Retype the whole listing below line for line, leaving out the pictures.

(Beginning of Source information)

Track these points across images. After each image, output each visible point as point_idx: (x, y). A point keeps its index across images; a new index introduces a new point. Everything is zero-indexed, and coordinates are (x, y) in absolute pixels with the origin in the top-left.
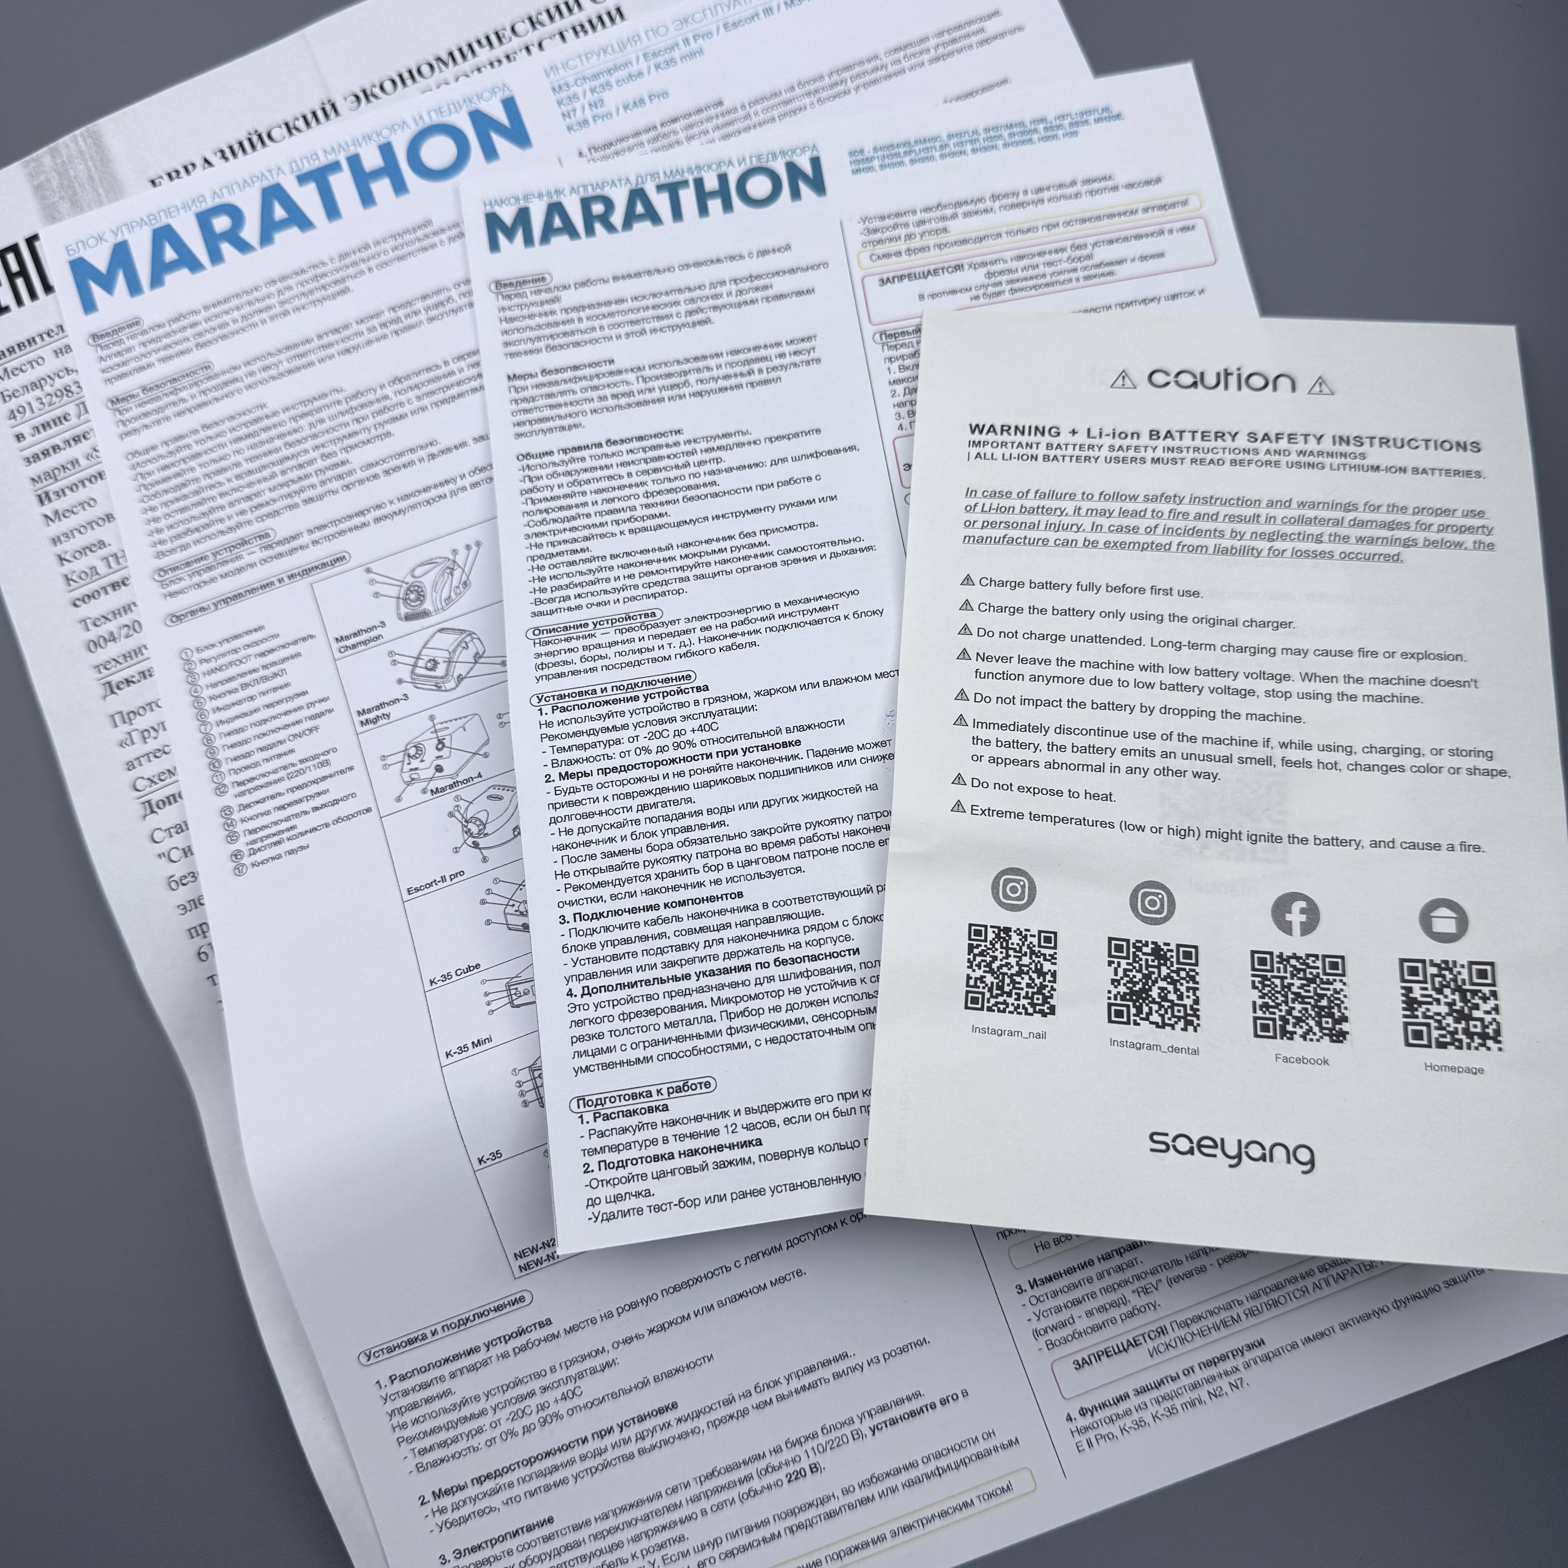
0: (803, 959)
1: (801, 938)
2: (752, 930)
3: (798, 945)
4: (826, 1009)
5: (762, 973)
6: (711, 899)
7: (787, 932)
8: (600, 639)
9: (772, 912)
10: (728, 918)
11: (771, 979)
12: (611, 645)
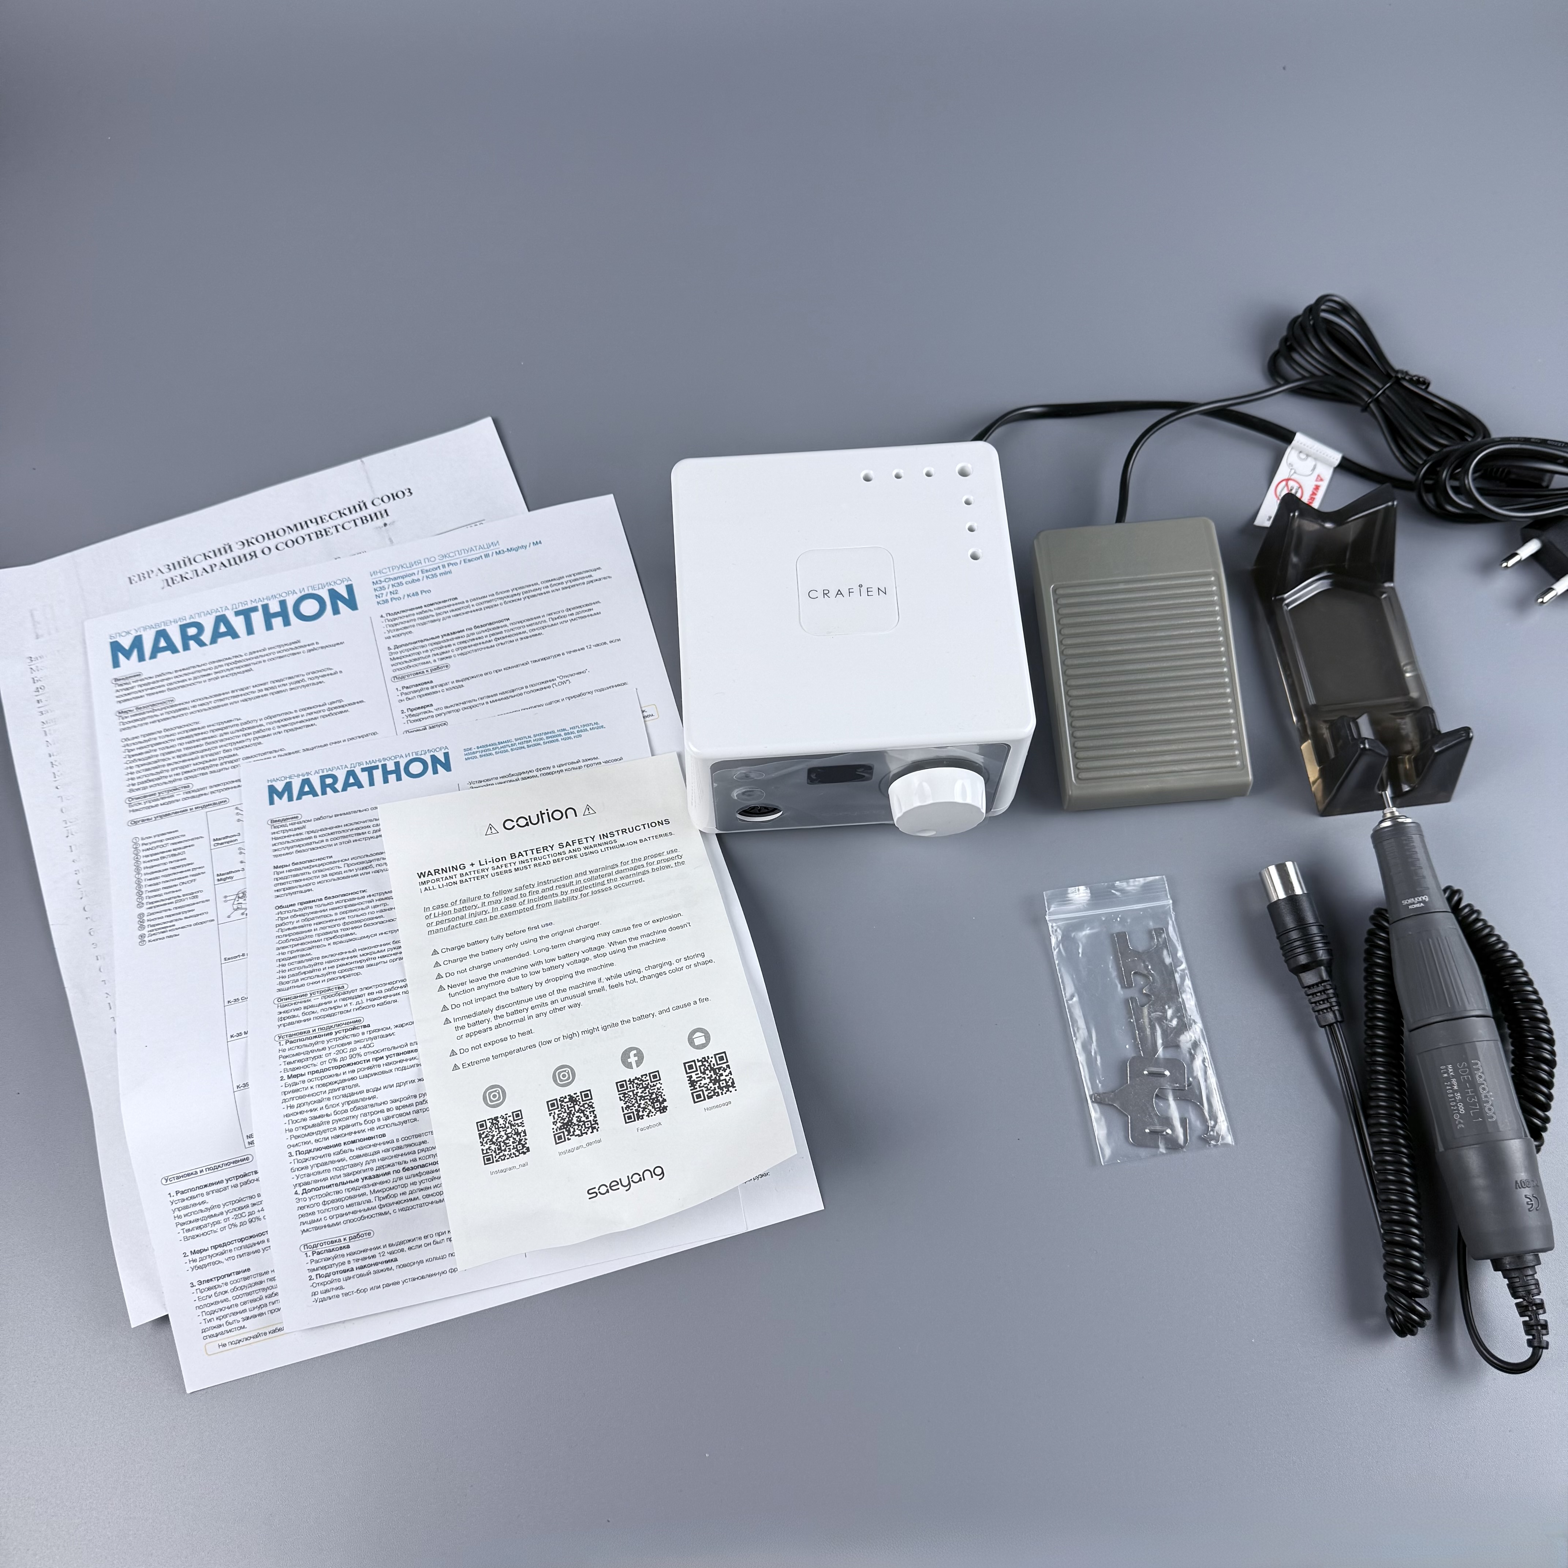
0: (417, 1167)
1: (417, 1156)
2: (391, 1153)
3: (415, 1160)
4: (430, 1192)
5: (396, 1175)
6: (369, 1138)
7: (409, 1153)
8: (314, 1002)
9: (401, 1143)
10: (378, 1148)
11: (401, 1179)
12: (320, 1005)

(End of Source information)

**Solved problem**
Track these points across images. After each image, output each visible point as point_idx: (x, y). A point keeps its index across images; a new index introduces a new point. Everything is zero-indexed, and coordinates are (x, y) in absolute pixels with the origin in the top-left.
0: (803, 959)
1: (801, 938)
2: (752, 930)
3: (798, 945)
4: (826, 1009)
5: (762, 973)
6: (711, 899)
7: (787, 932)
8: (600, 639)
9: (772, 912)
10: (728, 918)
11: (771, 979)
12: (611, 645)
0: (417, 1167)
1: (417, 1156)
2: (391, 1153)
3: (415, 1160)
4: (430, 1192)
5: (396, 1175)
6: (369, 1138)
7: (409, 1153)
8: (314, 1002)
9: (401, 1143)
10: (378, 1148)
11: (401, 1179)
12: (320, 1005)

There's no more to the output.